• [Goal of the exercise] Lay out every line of the listing below as a Markdown table with the columns "No." and "Entry", numbering the rows in order and skipping blank lines. Leave the pictures out of the table.
________
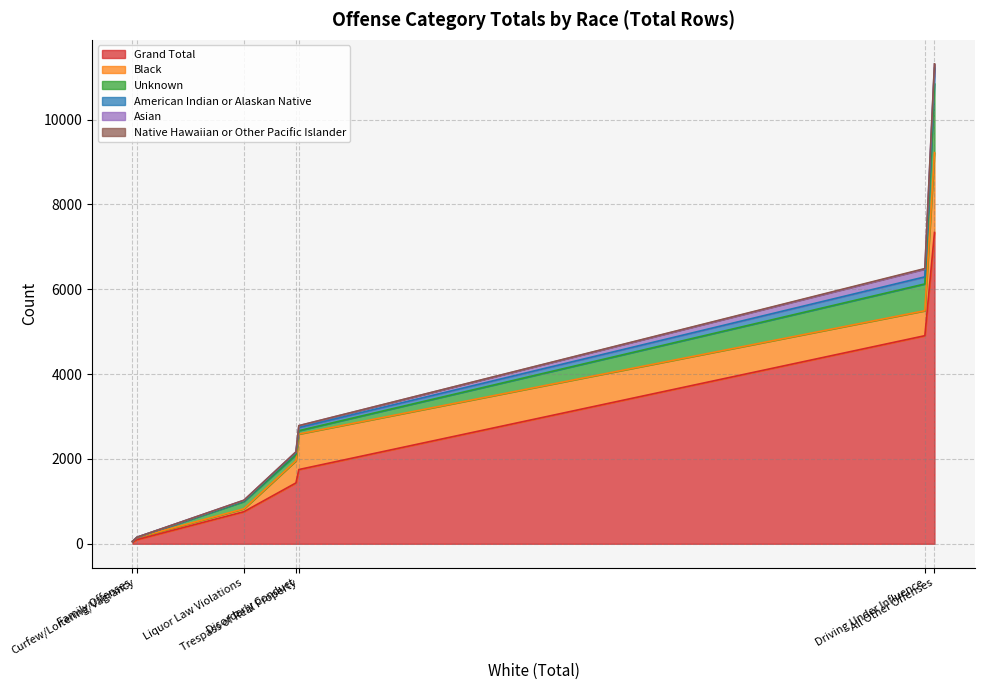

Where is Asian nearest to the value 92?

All Other Offenses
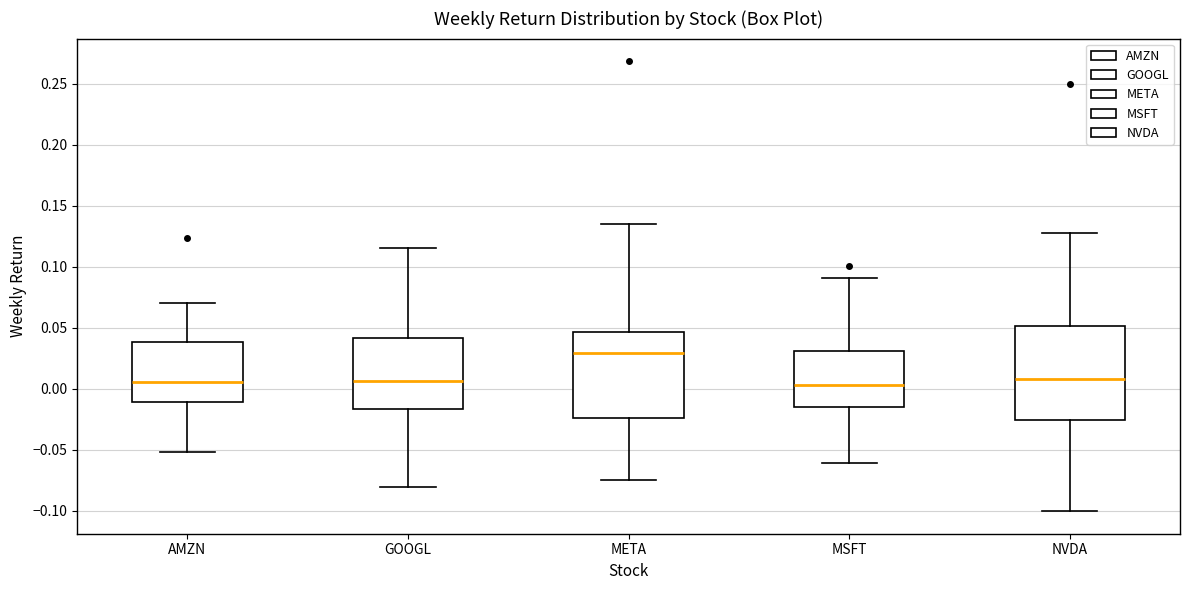

Reading left to right, transcribe this box plot: for each box, give where its median line is, the range the box spans, and where its two whiskers end, as read against the y-axis. The values are not printed on the chart, so give them approximately, as read against the axis.

AMZN: median 0.005, box -0.010 to 0.040, whiskers -0.050 to 0.070
GOOGL: median 0.005, box -0.015 to 0.040, whiskers -0.080 to 0.115
META: median 0.030, box -0.025 to 0.045, whiskers -0.075 to 0.135
MSFT: median 0.005, box -0.015 to 0.030, whiskers -0.060 to 0.090
NVDA: median 0.010, box -0.025 to 0.050, whiskers -0.100 to 0.125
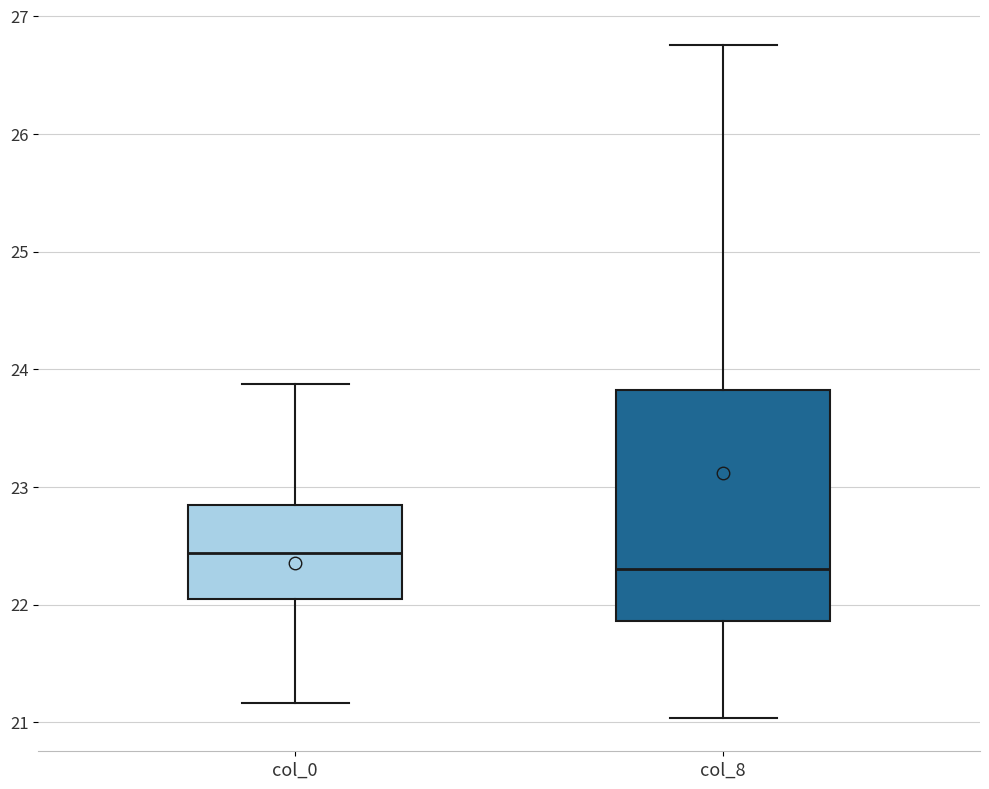

Reading left to right, transcribe this box plot: for each box, give where its median line is, the range the box spans, and where its two whiskers end, as read against the y-axis. The values are not printed on the chart, so give them approximately, as read against the axis.

col_0: median 22.4, box 22.0 to 22.8, whiskers 21.2 to 23.9
col_8: median 22.3, box 21.9 to 23.8, whiskers 21.0 to 26.8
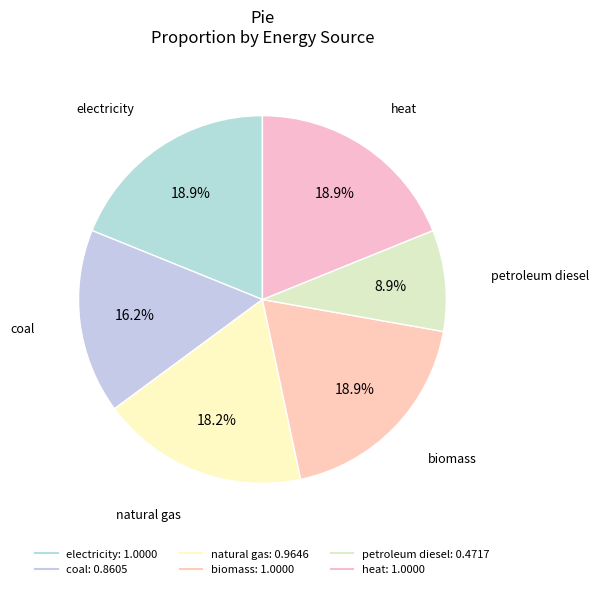

True or false: electricity accounts for 7% of the total.

False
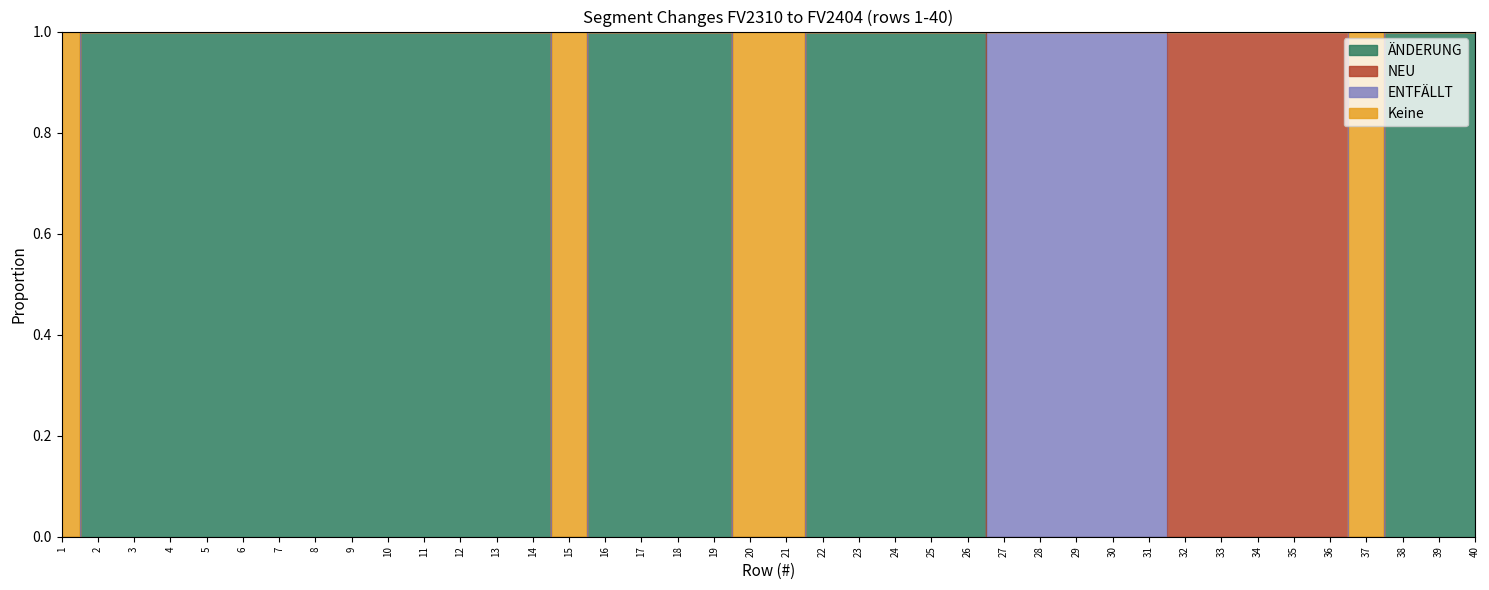

Where is ÄNDERUNG nearest to the value 0?

1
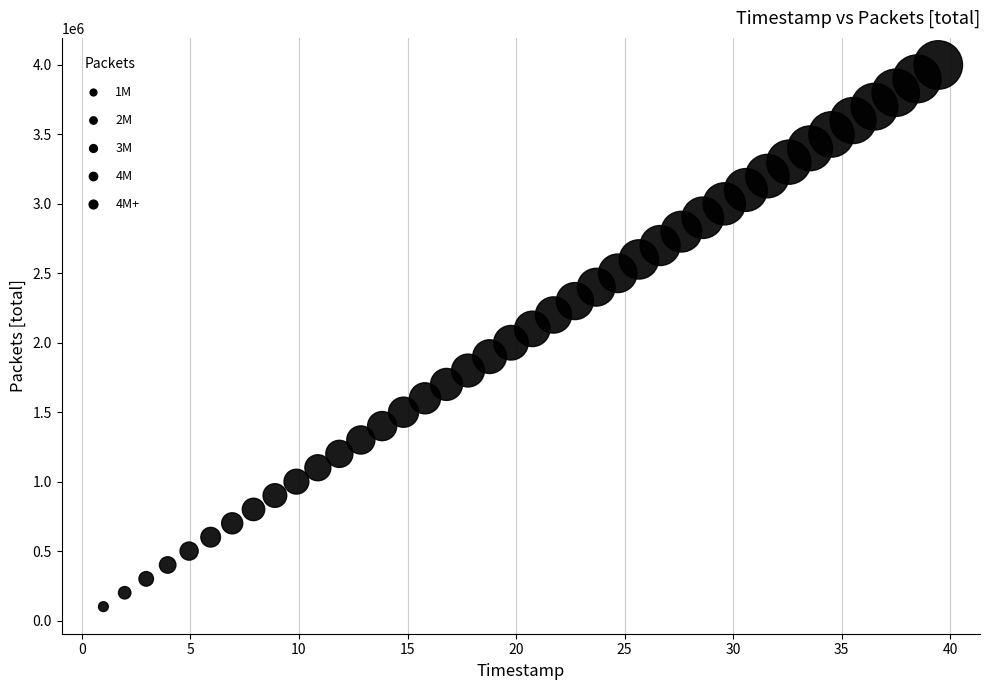

What is the range of Y values (max minus min)?

3900000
________
• [Problem solution]
| No. | Entry |
|---|---|
| 1 | Where is Asian nearest to the value 92? |
| 2 | All Other Offenses |
| 3 | Reading left to right, transcribe this box plot: for each box, give where its median line is, the range the box spans, and where its two whiskers end, as read against the y-axis. The values are not printed on the chart, so give them approximately, as read against the axis. |
| 4 | AMZN: median 0.005, box -0.010 to 0.040, whiskers -0.050 to 0.070 |
| 5 | GOOGL: median 0.005, box -0.015 to 0.040, whiskers -0.080 to 0.115 |
| 6 | META: median 0.030, box -0.025 to 0.045, whiskers -0.075 to 0.135 |
| 7 | MSFT: median 0.005, box -0.015 to 0.030, whiskers -0.060 to 0.090 |
| 8 | NVDA: median 0.010, box -0.025 to 0.050, whiskers -0.100 to 0.125 |
| 9 | Reading left to right, transcribe this box plot: for each box, give where its median line is, the range the box spans, and where its two whiskers end, as read against the y-axis. The values are not printed on the chart, so give them approximately, as read against the axis. |
| 10 | col_0: median 22.4, box 22.0 to 22.8, whiskers 21.2 to 23.9 |
| 11 | col_8: median 22.3, box 21.9 to 23.8, whiskers 21.0 to 26.8 |
| 12 | True or false: electricity accounts for 7% of the total. |
| 13 | False |
| 14 | Where is ÄNDERUNG nearest to the value 0? |
| 15 | 1 |
| 16 | What is the range of Y values (max minus min)? |
| 17 | 3900000 |